At this point I will cheerfully withdraw - I have no desire to argue because being some type of internal or external ballistic lawyer has no appeal and/or opportunity for financial gain - shoot, hunt, fish, and eat are more important.
 
This is a very interesting thread!

One of my club members, after buying a new F/TR rifle, has had a very high proportion of light primer strikes (12/22, in one session, IIRC).

He had made sure that the primers (CCI Small Rifle) were seated properly.

He looked at this fine forum and decided to seat his Dyer HBC 155's a couple of thou back. Result: no light strikes!

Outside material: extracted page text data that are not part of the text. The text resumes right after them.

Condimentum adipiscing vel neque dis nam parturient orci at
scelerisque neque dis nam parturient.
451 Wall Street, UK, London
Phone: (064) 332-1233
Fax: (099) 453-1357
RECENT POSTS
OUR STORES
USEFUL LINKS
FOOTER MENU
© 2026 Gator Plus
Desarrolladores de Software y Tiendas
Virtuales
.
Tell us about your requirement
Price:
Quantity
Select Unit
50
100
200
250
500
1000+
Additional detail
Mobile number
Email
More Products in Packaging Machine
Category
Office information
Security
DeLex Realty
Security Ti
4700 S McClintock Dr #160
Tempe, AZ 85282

In his case it would appear that the firing pin's force was being partially absorbed by the bullet being pushed further into the case/lands
 
In his case, it would appear that the firing pin's force was being partially absorbed by the bullet being pushed further into the case/lands
BINGO!!
So, you pull the bullets out a bit on the loaded round to make the OAL a little longer, which in turn holds the case head back against the bolt head and that round will fire.
Then, you make sure you don't push the shoulders back too far when you reszie and end up having the same problem all over again.
 
I took a new rifle out to the range today, a savage 112 in 338 lapua.

Ammo was mid ranged reloads
Brass was unfired peterson brass.

Over the 20 rounds I took out today, 5 failed to fire. Each round that failed to fire had a light primer strike.

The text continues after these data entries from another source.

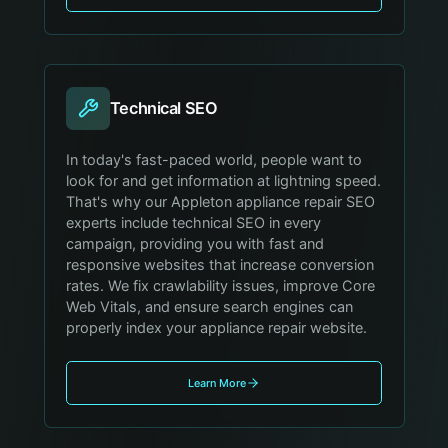
Technical SEO
In today's fast-paced world, people want to
look for and get information at lightning speed.
That's why our Appleton appliance repair SEO
experts include technical SEO in every
campaign, providing you with fast and
responsive websites that increase conversion
rates. We fix crawlability issues, improve Core
Web Vitals, and ensure search engines can
properly index your appliance repair website.
Learn More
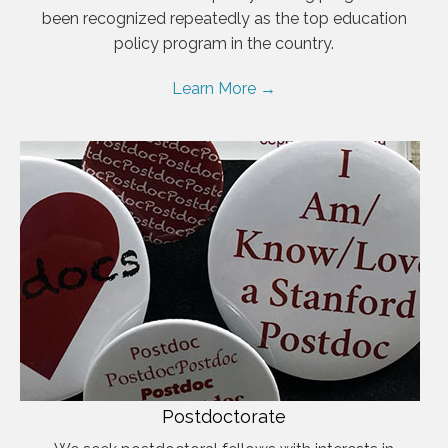
been recognized repeatedly as the top education
policy program in the country.
Learn More →
Postdoctorate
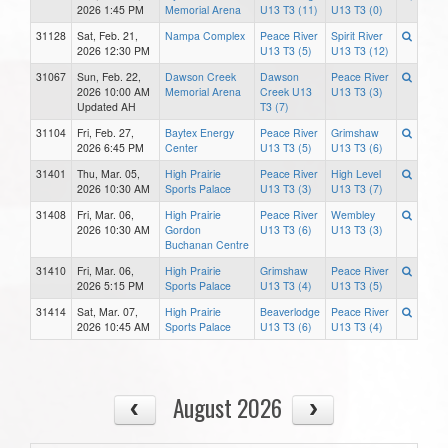
2026 1:45 PM
Memorial Arena
U13 T3 (11)
U13 T3 (0)
31128
Sat, Feb. 21,
Nampa Complex
Peace River
Spirit River
2026 12:30 PM
U13 T3 (5)
U13 T3 (12)
31067
Sun, Feb. 22,
Dawson Creek
Dawson
Peace River
2026 10:00 AM
Memorial Arena
Creek U13
U13 T3 (3)
Updated AH
T3 (7)
31104
Fri, Feb. 27,
Baytex Energy
Peace River
Grimshaw
2026 6:45 PM
Center
U13 T3 (5)
U13 T3 (6)
31401
Thu, Mar. 05,
High Prairie
Peace River
High Level
2026 10:30 AM
Sports Palace
U13 T3 (3)
U13 T3 (7)
31408
Fri, Mar. 06,
High Prairie
Peace River
Wembley
2026 10:30 AM
Gordon
U13 T3 (6)
U13 T3 (3)
Buchanan Centre
31410
Fri, Mar. 06,
High Prairie
Grimshaw
Peace River
2026 5:15 PM
Sports Palace
U13 T3 (4)
U13 T3 (5)
31414
Sat, Mar. 07,
High Prairie
Beaverlodge
Peace River
2026 10:45 AM
Sports Palace
U13 T3 (6)
U13 T3 (4)
August 2026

Load: 86.5gr of H1000 with a 285gr amax

The way I see it, there could be a number of possibilities:

1) Issue with the trigger itself. I left it how it came from the factory (1.5 LB)
2) Something impeding the firing pin enough to slow it down
3) Firing pin protrusion too short.
4) Bad lot of primers? These were CCI 250 (seems unlikely since the affected rounds had smaller indents than the fired rounds)

I am looking into these possibilities but one possible explanation that I came across on the web is undersized brass.

If the Perterson brass had the shoulder pushed just a tiny bit to far, or if the chamber in the rifle were a slighty out of spec, could that result in light primer strikes?

The rounds that it did fire shot extremely well. My goal today was to just zero the rifle.

Not familiar with Savage. Try putting oil on the shroud & cocking piece in the bolt. Possible high friction area. Look for rub marks where the cocking piece protrudes from the shroud.
 
Update:

I don't believe the new Peterson brass was undersides. I took measurements of both fired and virgin cases using the hornady comparator. They all had the same measurement.

I took the rifle out yesterday. I had 20 loads with Winchester LRM primers and 15 loads with the same CCI 250s. All of the Winchester loads fired. With the CCIs, I had 3 failed to fire. I'll upload a photo of the primers tonight. What I've been calling a light primer strike may not really be a light primer strike.

At this point I'm suspecting the primers.